• WORK REQUIRED: Copy every line from the one containing "Für 17 € bekommst" down to the one containing "Produkten wirklich verdienen", including both, and reproduce each unchanged.
### SUPPLIED ENTRIES ###
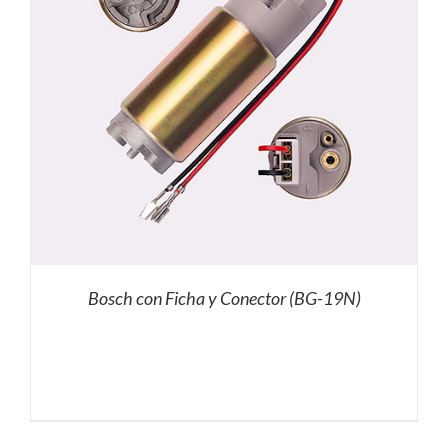
Bosch con Ficha y Conector (BG-19N)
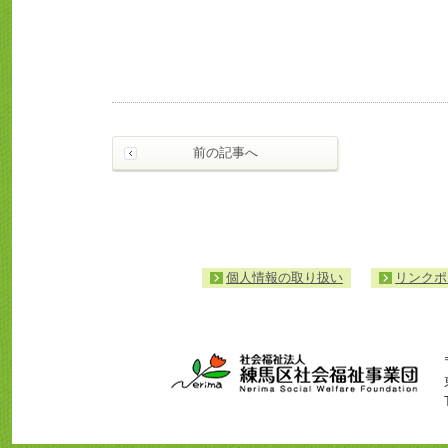
前の記事へ
個人情報の取り扱い
リンクポ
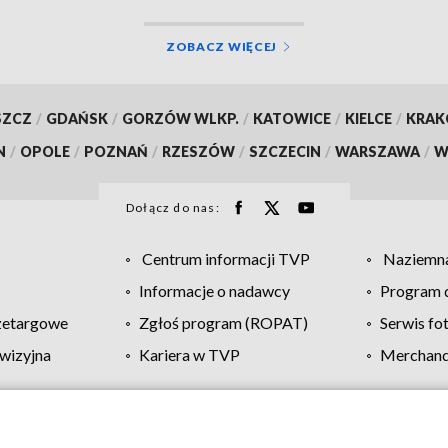
ZOBACZ WIĘCEJ
SZCZ
/
GDAŃSK
/
GORZÓW WLKP.
/
KATOWICE
/
KIELCE
/
KRA
N
/
OPOLE
/
POZNAŃ
/
RZESZÓW
/
SZCZECIN
/
WARSZAWA
/
W
Dołącz do nas:
Centrum informacji TVP
Naziemna
Informacje o nadawcy
Program d
zetargowe
Zgłoś program (ROPAT)
Serwis fo
wizyjna
Kariera w TVP
Merchandi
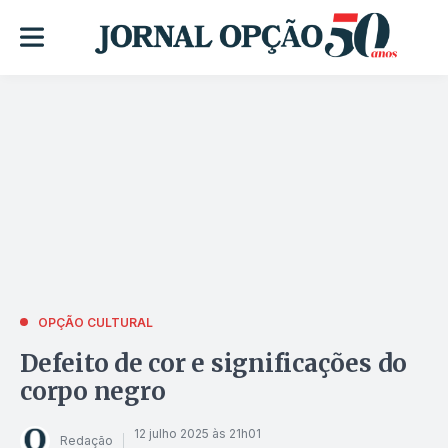
OPÇÃO CULTURAL
Defeito de cor e significações do
corpo negro
12 julho 2025 às 21h01
Redação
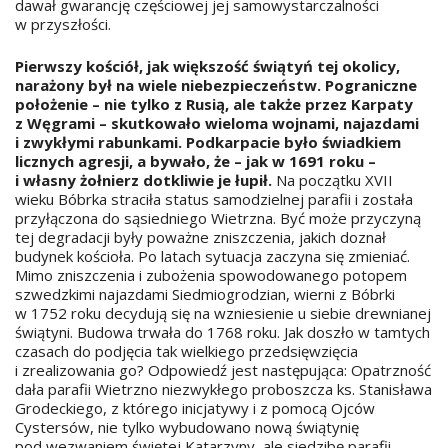
dawał gwarancję częściowej jej samowystarczalności
w przyszłości.
Pierwszy kościół, jak większość świątyń tej okolicy,
narażony był na wiele niebezpieczeństw. Pograniczne
położenie – nie tylko z Rusią, ale także przez Karpaty
z Węgrami – skutkowało wieloma wojnami, najazdami
i zwykłymi rabunkami. Podkarpacie było świadkiem
licznych agresji, a bywało, że – jak w 1691 roku –
i własny żołnierz dotkliwie je łupił.
Na początku XVII
wieku Bóbrka straciła status samodzielnej parafii i została
przyłączona do sąsiedniego Wietrzna. Być może przyczyną
tej degradacji były poważne zniszczenia, jakich doznał
budynek kościoła. Po latach sytuacja zaczyna się zmieniać.
Mimo zniszczenia i zubożenia spowodowanego potopem
szwedzkimi najazdami Siedmiogrodzian, wierni z Bóbrki
w 1752 roku decydują się na wzniesienie u siebie drewnianej
świątyni. Budowa trwała do 1768 roku. Jak doszło w tamtych
czasach do podjęcia tak wielkiego przedsięwzięcia
i zrealizowania go? Odpowiedź jest następująca: Opatrzność
dała parafii Wietrzno niezwykłego proboszcza ks. Stanisława
Grodeckiego, z którego inicjatywy i z pomocą Ojców
Cystersów, nie tylko wybudowano nową świątynię
pod wezwaniem świętej Katarzyny, ale siedzibę parafii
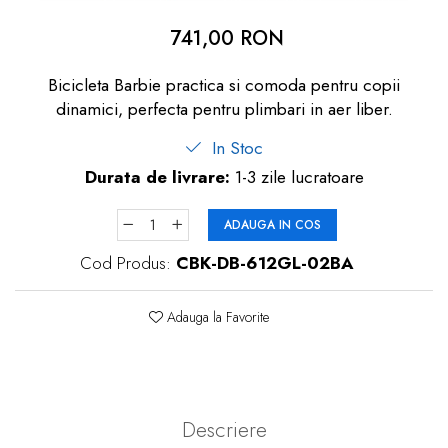
dopuri de urechi
741,00 RON
Produse îngrijire copii
Bicicleta Barbie practica si comoda pentru copii
Igiena copii
dinamici, perfecta pentru plimbari in aer liber.
In Stoc
Durata de livrare:
1-3 zile lucratoare
ADAUGA IN COS
Cod Produs:
CBK-DB-612GL-02BA
Adauga la Favorite
Descriere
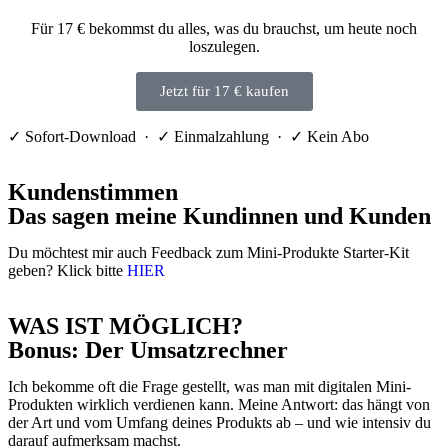
Für 17 € bekommst du alles, was du brauchst, um heute noch
loszulegen.
Jetzt für 17 € kaufen
✓ Sofort-Download · ✓ Einmalzahlung · ✓ Kein Abo
Kundenstimmen
Das sagen meine Kundinnen und Kunden
Du möchtest mir auch Feedback zum Mini-Produkte Starter-Kit
geben? Klick bitte
HIER
WAS IST MÖGLICH?
Bonus: Der Umsatzrechner
Ich bekomme oft die Frage gestellt, was man mit digitalen Mini-
Produkten wirklich verdienen kann. Meine Antwort: das hängt von
der Art und vom Umfang deines Produkts ab – und wie intensiv du
darauf aufmerksam machst.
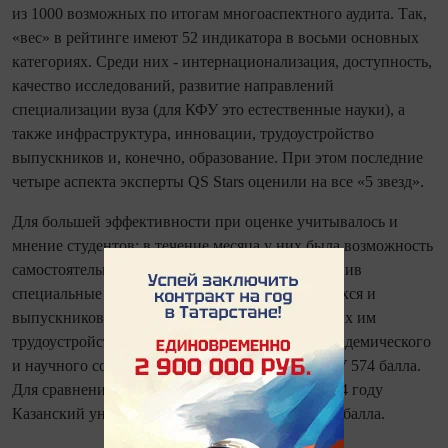
из 1000 возможных по итогам многоаспектного аудита. Так,
«вес» в рейтинге имеют 52 индикатора в восьми основных
категориях. Среди них - интернационализация, доступность,
качество исследований, развитие направлений
специализации вуза (для КФУ это естественные науки), а
также инфраструктура, инновации, трудоустройство
выпускников и, конечно, образование. При этом последние
четыре аспекта эксперты QS Stars оценили на все «5 звезд».
Для большей эффективности при оценке учитывалось и
мнение студентов: в течение месяца у них была возможность
самостоятельно оценить свою alma mater, заполнив
специальные анкеты. На основе отзывов учащихся и
выпускников вуза, работодателей, предлагающих им
трудоустройство, а также результатов опроса академического
и научного сообществ эксперты присудили КФУ 574 балла.
Для сравнения, на своем старте в QS Stars в 2014 году
Казанский университет показал результат в 482 балла.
###
• SOLUTION:
Für 17 € bekommst du alles, was du brauchst, um heute noch
loszulegen.
Jetzt für 17 € kaufen
✓ Sofort-Download · ✓ Einmalzahlung · ✓ Kein Abo
Kundenstimmen
Das sagen meine Kundinnen und Kunden
Du möchtest mir auch Feedback zum Mini-Produkte Starter-Kit
geben? Klick bitte
HIER
WAS IST MÖGLICH?
Bonus: Der Umsatzrechner
Ich bekomme oft die Frage gestellt, was man mit digitalen Mini-
Produkten wirklich verdienen kann. Meine Antwort: das hängt von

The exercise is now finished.